Office staff will be told to work from home until at least Nov 23, under the roadmap announced by state Premier Daniel Andrews.

"If we open up too fast then we have a very high likelihood that we're not really opening up at all, we're just beginning a third wave," Mr Andrews told reporters on Sunday. "We have to take steady and safe steps out of lockdown."

Victoria on Monday (Sept 7) reported nine deaths from the new coronavirus in the last 24 hours and 41 cases, compared with five deaths and 63 cases a day earlier.

Victoria is at the epicentre of a renewed outbreak in Australia that's hurting the nation's attempts to drag the economy out of its first recession in almost 30 years. The second-most populous state contributes about one-quarter of Australia's gross domestic product, but is isolated from the rest of the country after other states closed their borders against a spike in community transmission.

Prime Minister Scott Morrison, who is pushing for states to lift border restrictions to help kick-start an economic revival, said the move to extend lockdown measures was "hard and crushing news," for the people of Victoria.

"The proposed roadmap will come at a further economic cost," Mr Morrison said in a media statement.

"The continued restrictions will have further impact on the Victorian and national economy, in further job losses and loss of livelihoods, as well as impacting on mental health."

The Business Council of Australia called on Mr Andrews to move quicker to re-open businesses and get the state economy moving again.

The Australian Industry Group called the roadmap "a document of despair for industry and their employees." "There will be catastrophic economic, health and social damage caused by the continued lockdown and prospect of more months of sharply diminished activity," Chief Executive Officer Innes Willox said.
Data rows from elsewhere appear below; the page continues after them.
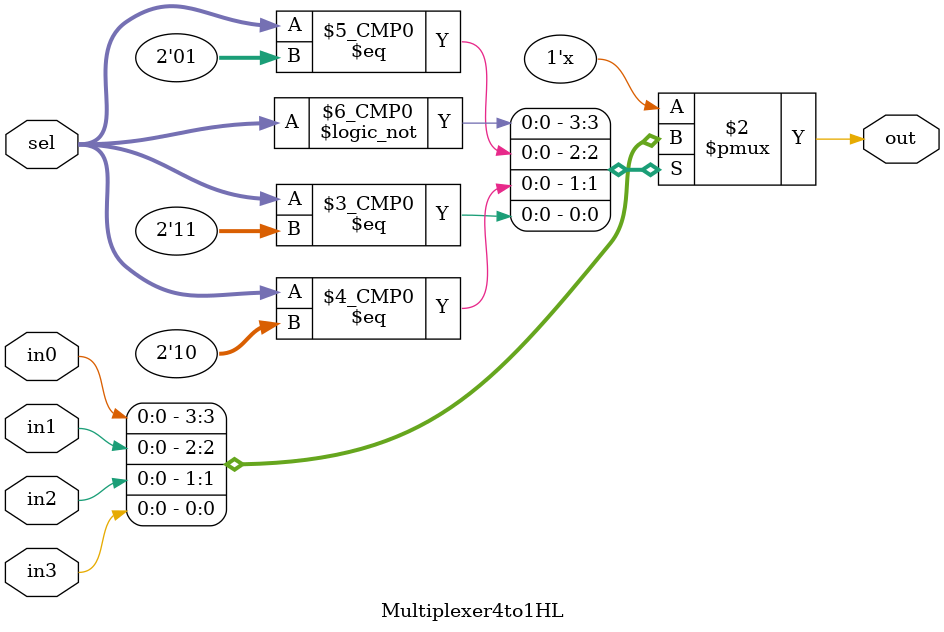
<source format=v>
`timescale 1ns/1ns
module Multiplexer2to1HL(input in0, in1, input sel, output out);
  assign #2  out = sel ? in1 : in0;
endmodule

module Multiplexer4to1HL(input in0, in1, in2, in3, input [1:0] sel, output reg out);
  always @(in0, in1, in2, sel)begin
    #4
    case(sel)
      2'b00: out = in0;
      2'b01: out = in1;
      2'b10: out = in2;
      2'b11: out = in3;
    endcase
  end 
endmodule

</source>
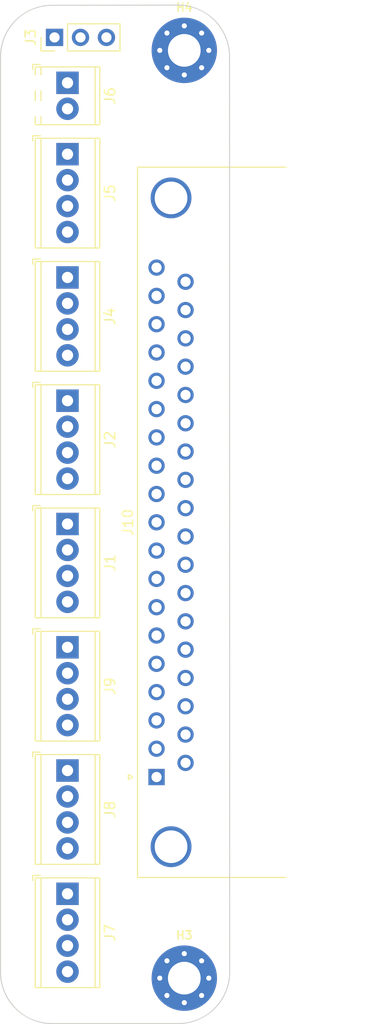
<source format=kicad_pcb>
(kicad_pcb (version 20211014) (generator pcbnew)

  (general
    (thickness 1.6)
  )

  (paper "A4")
  (layers
    (0 "F.Cu" signal)
    (31 "B.Cu" signal)
    (32 "B.Adhes" user "B.Adhesive")
    (33 "F.Adhes" user "F.Adhesive")
    (34 "B.Paste" user)
    (35 "F.Paste" user)
    (36 "B.SilkS" user "B.Silkscreen")
    (37 "F.SilkS" user "F.Silkscreen")
    (38 "B.Mask" user)
    (39 "F.Mask" user)
    (40 "Dwgs.User" user "User.Drawings")
    (41 "Cmts.User" user "User.Comments")
    (42 "Eco1.User" user "User.Eco1")
    (43 "Eco2.User" user "User.Eco2")
    (44 "Edge.Cuts" user)
    (45 "Margin" user)
    (46 "B.CrtYd" user "B.Courtyard")
    (47 "F.CrtYd" user "F.Courtyard")
    (48 "B.Fab" user)
    (49 "F.Fab" user)
    (50 "User.1" user)
    (51 "User.2" user)
    (52 "User.3" user)
    (53 "User.4" user)
    (54 "User.5" user)
    (55 "User.6" user)
    (56 "User.7" user)
    (57 "User.8" user)
    (58 "User.9" user)
  )

  (setup
    (stackup
      (layer "F.SilkS" (type "Top Silk Screen"))
      (layer "F.Paste" (type "Top Solder Paste"))
      (layer "F.Mask" (type "Top Solder Mask") (thickness 0.01))
      (layer "F.Cu" (type "copper") (thickness 0.035))
      (layer "dielectric 1" (type "core") (thickness 1.51) (material "FR4") (epsilon_r 4.5) (loss_tangent 0.02))
      (layer "B.Cu" (type "copper") (thickness 0.035))
      (layer "B.Mask" (type "Bottom Solder Mask") (thickness 0.01))
      (layer "B.Paste" (type "Bottom Solder Paste"))
      (layer "B.SilkS" (type "Bottom Silk Screen"))
      (copper_finish "None")
      (dielectric_constraints no)
    )
    (pad_to_mask_clearance 0)
    (pcbplotparams
      (layerselection 0x00010fc_ffffffff)
      (disableapertmacros false)
      (usegerberextensions false)
      (usegerberattributes true)
      (usegerberadvancedattributes true)
      (creategerberjobfile true)
      (svguseinch false)
      (svgprecision 6)
      (excludeedgelayer true)
      (plotframeref false)
      (viasonmask false)
      (mode 1)
      (useauxorigin false)
      (hpglpennumber 1)
      (hpglpenspeed 20)
      (hpglpendiameter 15.000000)
      (dxfpolygonmode true)
      (dxfimperialunits true)
      (dxfusepcbnewfont true)
      (psnegative false)
      (psa4output false)
      (plotreference true)
      (plotvalue true)
      (plotinvisibletext false)
      (sketchpadsonfab false)
      (subtractmaskfromsilk false)
      (outputformat 1)
      (mirror false)
      (drillshape 1)
      (scaleselection 1)
      (outputdirectory "")
    )
  )

  (net 0 "")
  (net 1 "/D3_VCC")
  (net 2 "/D3_GND")
  (net 3 "/D3_LC-")
  (net 4 "/D3_LC+")
  (net 5 "/D4_VCC")
  (net 6 "/D4_GND")
  (net 7 "/D4_LC-")
  (net 8 "/D4_LC+")
  (net 9 "/PWM_SERVO")
  (net 10 "/SERVO_VCC")
  (net 11 "/D5_VCC")
  (net 12 "/D5_GND")
  (net 13 "/LIMIT_SWITCH")
  (net 14 "/D5_LC-")
  (net 15 "/D5_LC+")
  (net 16 "/D6_VCC")
  (net 17 "/D6_GND")
  (net 18 "/D6_LC-")
  (net 19 "/D6_LC+")
  (net 20 "/LS_GND")
  (net 21 "/D0_VCC")
  (net 22 "/D0_GND")
  (net 23 "/D0_LC-")
  (net 24 "/D0_LC+")
  (net 25 "/D1_VCC")
  (net 26 "/D1_GND")
  (net 27 "/D1_LC-")
  (net 28 "/D1_LC+")
  (net 29 "/D2_VCC")
  (net 30 "/D2_GND")
  (net 31 "/D2_LC-")
  (net 32 "/D2_LC+")
  (net 33 "unconnected-(J10-Pad15)")
  (net 34 "unconnected-(J10-Pad16)")
  (net 35 "unconnected-(J10-Pad34)")
  (net 36 "unconnected-(J10-Pad35)")
  (net 37 "/SERVO_GND")
  (net 38 "GND")

  (footprint "MountingHole:MountingHole_3.2mm_M3_Pad_Via" (layer "F.Cu") (at 212.09 137.16))

  (footprint "TerminalBlock_Phoenix:TerminalBlock_Phoenix_MPT-0,5-4-2.54_1x04_P2.54mm_Horizontal" (layer "F.Cu") (at 200.66 68.58 -90))

  (footprint "TerminalBlock_Phoenix:TerminalBlock_Phoenix_MPT-0,5-4-2.54_1x04_P2.54mm_Horizontal" (layer "F.Cu") (at 200.66 128.905 -90))

  (footprint "TerminalBlock_Phoenix:TerminalBlock_Phoenix_MPT-0,5-4-2.54_1x04_P2.54mm_Horizontal" (layer "F.Cu") (at 200.66 56.515 -90))

  (footprint "TerminalBlock_Phoenix:TerminalBlock_Phoenix_MPT-0,5-4-2.54_1x04_P2.54mm_Horizontal" (layer "F.Cu") (at 200.66 116.84 -90))

  (footprint "Connector_Dsub:DSUB-37_Male_Horizontal_P2.77x2.84mm_EdgePinOffset9.90mm_Housed_MountingHolesOffset11.32mm" (layer "F.Cu") (at 209.374669 117.475 90))

  (footprint "MountingHole:MountingHole_3.2mm_M3_Pad_Via" (layer "F.Cu") (at 212.09 46.355))

  (footprint "TerminalBlock_Phoenix:TerminalBlock_Phoenix_MPT-0,5-4-2.54_1x04_P2.54mm_Horizontal" (layer "F.Cu") (at 200.66 80.645 -90))

  (footprint "Connector_PinHeader_2.54mm:PinHeader_1x03_P2.54mm_Vertical" (layer "F.Cu") (at 199.39 45.085 90))

  (footprint "TerminalBlock_Phoenix:TerminalBlock_Phoenix_MPT-0,5-4-2.54_1x04_P2.54mm_Horizontal" (layer "F.Cu") (at 200.66 104.775 -90))

  (footprint "TerminalBlock_Phoenix:TerminalBlock_Phoenix_MPT-0,5-2-2.54_1x02_P2.54mm_Horizontal" (layer "F.Cu") (at 200.66 49.53 -90))

  (footprint "TerminalBlock_Phoenix:TerminalBlock_Phoenix_MPT-0,5-4-2.54_1x04_P2.54mm_Horizontal" (layer "F.Cu") (at 200.66 92.71 -90))

  (gr_line (start 211.48691 141.605001) (end 199.149539 141.605) (layer "Edge.Cuts") (width 0.1) (tstamp 089ff8fd-d1c8-4dfd-bd3b-811434f04ac0))
  (gr_line (start 194.101449 136.55691) (end 194.101449 46.99) (layer "Edge.Cuts") (width 0.1) (tstamp 1c577965-d32f-4982-b655-9631415556af))
  (gr_arc (start 199.149539 141.605) (mid 195.58 140.126449) (end 194.101449 136.55691) (layer "Edge.Cuts") (width 0.1) (tstamp 2d233770-0334-41af-9835-0265f46c5f44))
  (gr_arc (start 194.101449 46.99) (mid 195.58 43.420462) (end 199.149538 41.941911) (layer "Edge.Cuts") (width 0.1) (tstamp 5cf8d1b3-4ab7-4baf-a438-f03746497261))
  (gr_line (start 199.149538 41.941911) (end 211.470955 41.925956) (layer "Edge.Cuts") (width 0.1) (tstamp 910a2d16-df45-4b1b-98bf-76c6e0368c56))
  (gr_line (start 216.519045 47.005956) (end 216.535 136.556911) (layer "Edge.Cuts") (width 0.1) (tstamp cd603cef-bcc2-4925-91ca-deaeb955b11a))
  (gr_arc (start 211.470955 41.925956) (mid 215.051793 43.415801) (end 216.519045 47.005956) (layer "Edge.Cuts") (width 0.1) (tstamp df03c9cb-08a1-4e0f-acc5-0603a9d74c9c))
  (gr_arc (start 216.535 136.556911) (mid 215.056448 140.126449) (end 211.48691 141.605001) (layer "Edge.Cuts") (width 0.1) (tstamp e58fa358-4ea4-4497-857f-402e6777e740))

)

</source>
Across the state, people have been ordered to stay at home except for essential work, medical care, provisions, or exercise since early August.

Melbourne has been under even tighter restrictions, with a nighttime curfew and large parts of its retail and manufacturing sectors shuttered.

The first changes, which take effect from Sept 14, include a lengthening of permitted outdoor exercise time to two hours, and an allowance for two people or a household to meet outside.

A further easing of restrictions, including a phased re-opening of schools and childcare centres, is planned for Sept 28. Opening up beyond that will depend on the state meeting targets for reducing the rate of new infections.

The Melbourne curfew and stay-at-home orders will be fully lifted on Oct 26, as long as the daily average is lower than five new cases and fewer than five infections have been reported from unknown sources in the previous 14 days.

Australia's first lockdown, which lasted roughly from March to May, was one of the most successful in the world, bringing down the number of cases to just a handful a day nationwide.

But security failures at quarantine hotels for returning travellers and poor communication of critical information to migrant communities allowed the virus to roar back in Victoria.